--- START ---

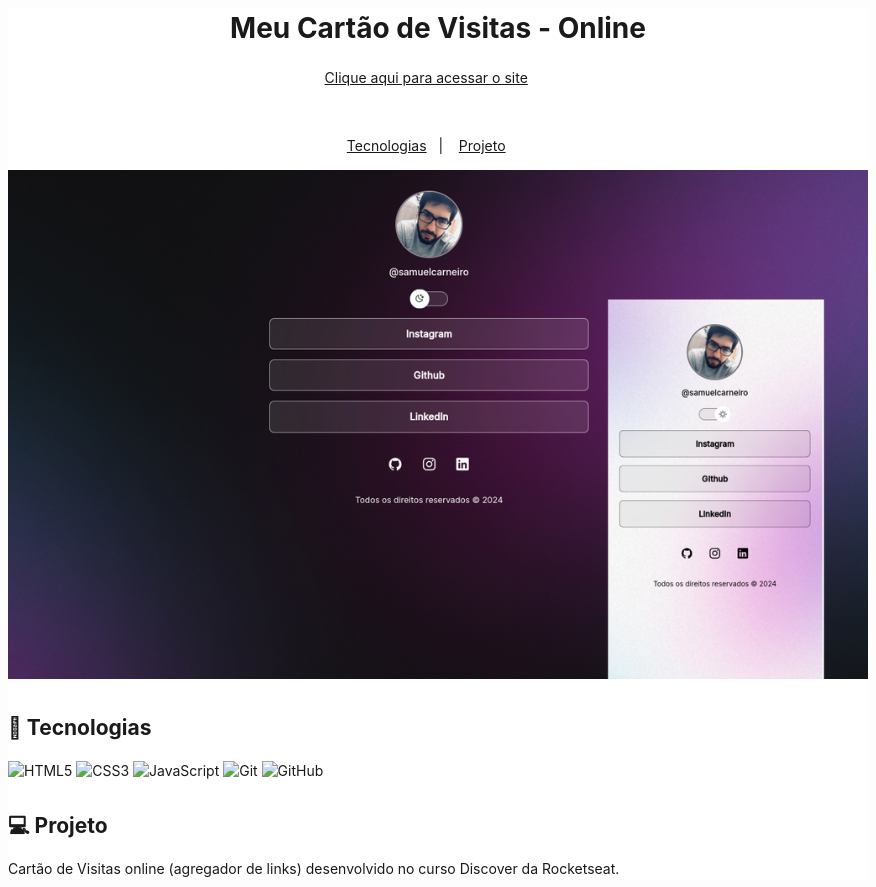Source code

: <h1 align="center"> Meu Cartão de Visitas - Online</h1>

<p align="center">
  <a href="https://samuelcarneiro.github.io/cartao-visitas-online/">Clique aqui para acessar o site</a>&nbsp;&nbsp;&nbsp;&nbsp;&nbsp;&nbsp;
</p>

<br>

<p align="center">
  <a href="#-tecnologias">Tecnologias</a>&nbsp;&nbsp;&nbsp;|&nbsp;&nbsp;&nbsp;
  <a href="#-projeto">Projeto</a>&nbsp;&nbsp;&nbsp;&nbsp;&nbsp;&nbsp;
</p>

<p align="center">
  <img alt="screenshots da pagina inicial do projeto" src=".github/preview.png" width="100%">
</p>

## 🚀 Tecnologias
![HTML5](https://img.shields.io/badge/HTML5-E34F26?style=for-the-badge&logo=html5&logoColor=white)
![CSS3](https://img.shields.io/badge/CSS3-1572B6?style=for-the-badge&logo=css3&logoColor=white)
![JavaScript](https://img.shields.io/badge/JavaScript-F7DF1E?style=for-the-badge&logo=javascript&logoColor=black)
![Git](https://img.shields.io/badge/GIT-E44C30?style=for-the-badge&logo=git&logoColor=white)
![GitHub](https://img.shields.io/badge/GitHub-100000?style=for-the-badge&logo=github&logoColor=white)

## 💻 Projeto

Cartão de Visitas online (agregador de links) desenvolvido no curso Discover da Rocketseat.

--- END ---

◆ EXERCISE DETAILS
Copy every line of the listing above exactly. Leave each picture out.

◆ ANSWER BOX
Source code

: <h1 align="center"> Meu Cartão de Visitas - Online</h1>

<p align="center">
  <a href="https://samuelcarneiro.github.io/cartao-visitas-online/">Clique aqui para acessar o site</a>&nbsp;&nbsp;&nbsp;&nbsp;&nbsp;&nbsp;
</p>

<br>

<p align="center">
  <a href="#-tecnologias">Tecnologias</a>&nbsp;&nbsp;&nbsp;|&nbsp;&nbsp;&nbsp;
  <a href="#-projeto">Projeto</a>&nbsp;&nbsp;&nbsp;&nbsp;&nbsp;&nbsp;
</p>

<p align="center">
  <img alt="screenshots da pagina inicial do projeto" src=".github/preview.png" width="100%">
</p>

## 🚀 Tecnologias
![HTML5](https://img.shields.io/badge/HTML5-E34F26?style=for-the-badge&logo=html5&logoColor=white)
![CSS3](https://img.shields.io/badge/CSS3-1572B6?style=for-the-badge&logo=css3&logoColor=white)
![JavaScript](https://img.shields.io/badge/JavaScript-F7DF1E?style=for-the-badge&logo=javascript&logoColor=black)
![Git](https://img.shields.io/badge/GIT-E44C30?style=for-the-badge&logo=git&logoColor=white)
![GitHub](https://img.shields.io/badge/GitHub-100000?style=for-the-badge&logo=github&logoColor=white)

## 💻 Projeto

Cartão de Visitas online (agregador de links) desenvolvido no curso Discover da Rocketseat.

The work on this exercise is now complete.